Para el estudio, el CBM instaló estaciones en Estero Real y Padre Ramos, que fueron elegidas debido a la importante producción de camarones de la zona y la biodiversidad ahí encontrada.

Sin embargo, también han logrado extenderse al Caribe de Nicaragua con algunas muestras genéticas provenientes de Corn Island.

Páiz anunció que pretenden continuar el proyecto y estudiar más zonas del Caribe porque es  área poco explorada y ahora con la extensión de territorio marítimo, producto del fallo de la Corte Internacional de Justicia de la Haya en el litigio con Colombia, “debemos conocer con lo que contamos en esta zona”, expuso.

CAPACITACIÓN EXTRANJERA

Según la coordinadora del proyecto, Lucía Páiz Medina, en Nicaragua el estudio de las especies se ha concentrado por las que tienen un interés económico, pero "con este proyecto estudiamos toda la biodiversidad marina independientemente de que tengan o no un interés económico".

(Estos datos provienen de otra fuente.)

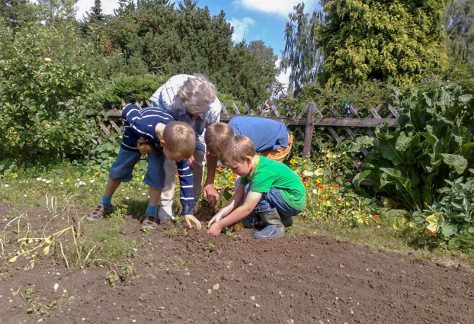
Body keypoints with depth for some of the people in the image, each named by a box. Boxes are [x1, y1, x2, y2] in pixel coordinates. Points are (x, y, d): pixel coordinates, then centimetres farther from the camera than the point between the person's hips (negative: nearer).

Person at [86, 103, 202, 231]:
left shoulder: (177, 145, -37)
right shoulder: (141, 126, -48)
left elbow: (186, 175, -29)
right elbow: (129, 109, -25)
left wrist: (188, 210, -27)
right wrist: (136, 139, -21)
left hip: (158, 138, 1)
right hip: (137, 135, -1)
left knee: (156, 173, -19)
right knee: (118, 170, 9)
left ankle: (151, 214, -2)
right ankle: (105, 205, 33)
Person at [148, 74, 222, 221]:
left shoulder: (214, 108, -35)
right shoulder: (168, 97, -42)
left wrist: (209, 182, -24)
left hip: (194, 128, 2)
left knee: (198, 160, -10)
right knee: (167, 161, -22)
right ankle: (164, 208, -11)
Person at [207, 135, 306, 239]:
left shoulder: (262, 172, -30)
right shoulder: (251, 165, -4)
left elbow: (247, 208, -31)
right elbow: (239, 194, -5)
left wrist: (220, 225, -25)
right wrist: (221, 213, -14)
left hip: (295, 200, -9)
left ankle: (276, 227, -8)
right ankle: (283, 218, 17)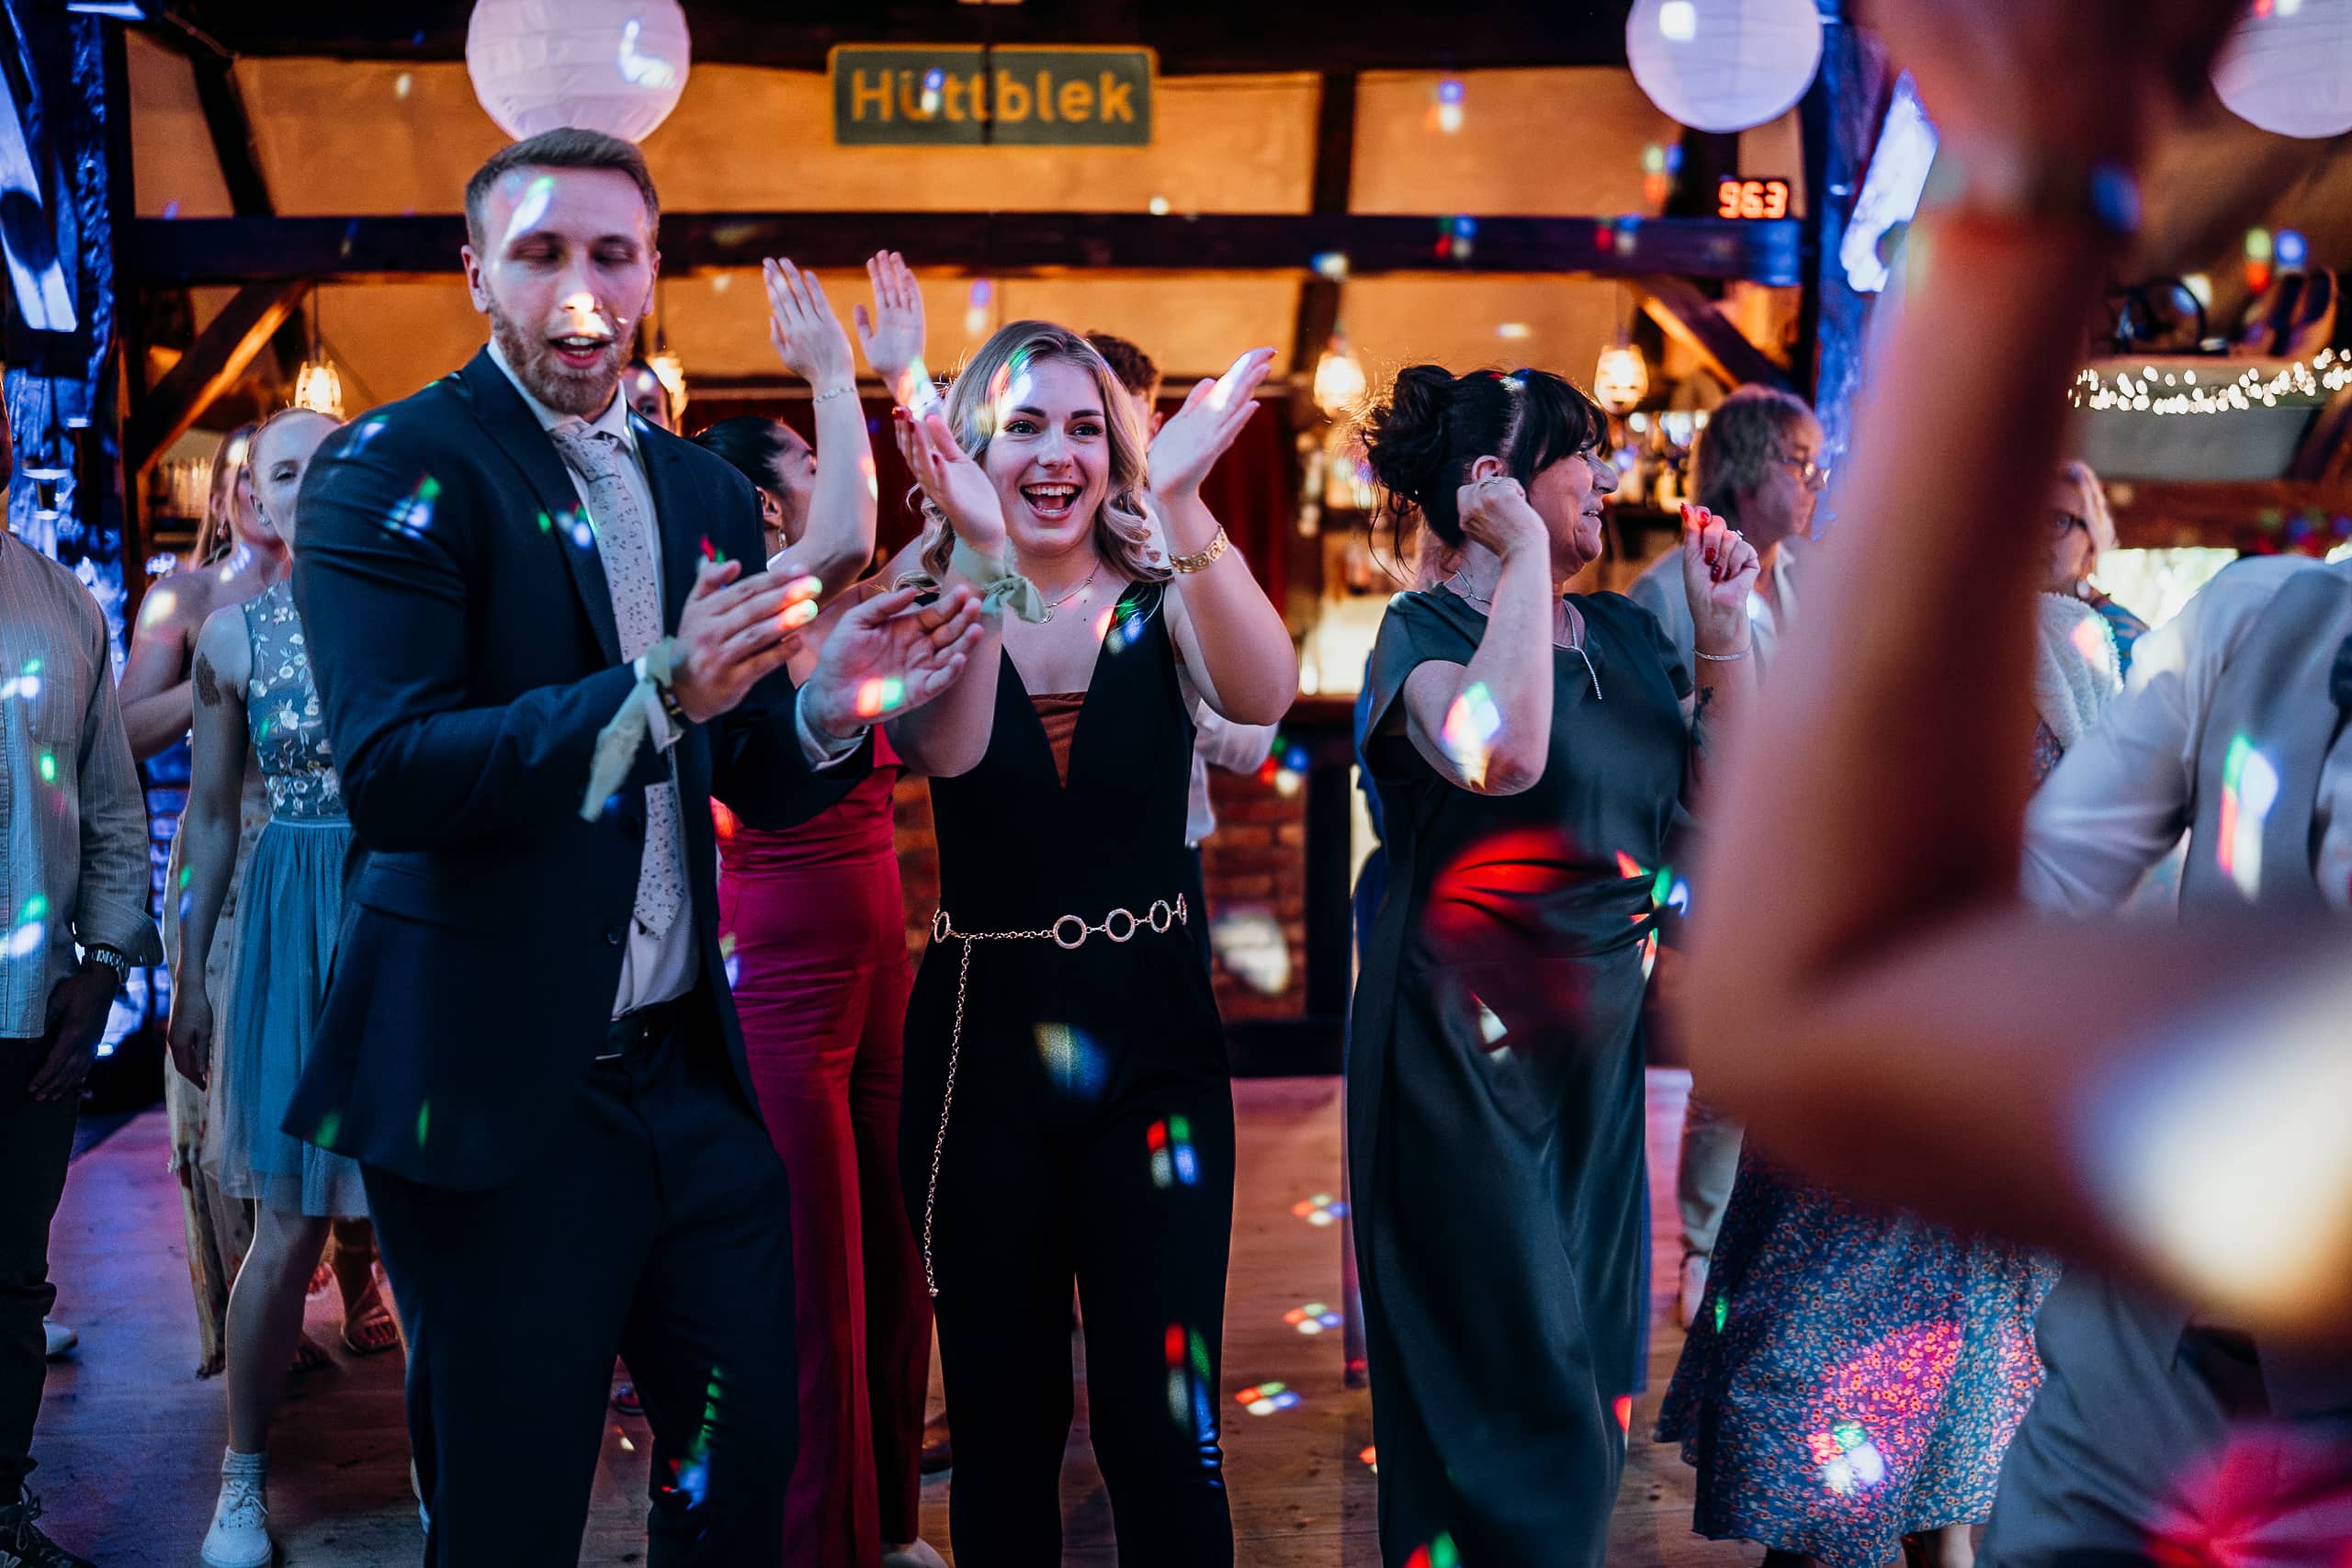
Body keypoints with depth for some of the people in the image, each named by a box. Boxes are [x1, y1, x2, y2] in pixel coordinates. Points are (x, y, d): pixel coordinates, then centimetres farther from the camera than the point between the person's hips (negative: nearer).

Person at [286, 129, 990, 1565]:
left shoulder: (709, 494, 11)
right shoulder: (393, 470, -7)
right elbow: (388, 775, -20)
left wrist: (829, 709, -9)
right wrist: (656, 689, -31)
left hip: (691, 1075, 6)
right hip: (499, 1096, -5)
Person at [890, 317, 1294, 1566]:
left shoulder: (1162, 600, 0)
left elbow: (1261, 696, -22)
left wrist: (1181, 502, -36)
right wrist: (980, 553, -36)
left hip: (1151, 1037, 0)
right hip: (980, 1038, 1)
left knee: (1162, 1418, -2)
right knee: (1001, 1414, 12)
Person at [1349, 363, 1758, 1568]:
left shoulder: (1623, 633, 10)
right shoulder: (1425, 630, -10)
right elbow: (1499, 752, -33)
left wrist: (1722, 630, 1)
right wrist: (1526, 550, -23)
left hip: (1599, 1037, 7)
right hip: (1467, 1046, -7)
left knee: (1591, 1370, 16)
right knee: (1515, 1391, -1)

Todos los resultados de las investigaciones serán llevados hasta las comunidades, con el propósito de brindarles la información necesaria para conocer el valor de la conservación del medioambiente.

“La esperanza es que conociendo estas especies podamos hacer mejor uso de ellas”, explicó Jorge Huete, director del CBM.

Tener una base de datos de todas las especies existentes en la zona costera del Pacífico norte y sur del país “permitirá poder ejecutar acciones de preservación antes de que llegue a un punto crítico, comparar en el futuro las que existen en este momento y las que habrá después y facilitar nuevos estudios”, concluyó Páiz.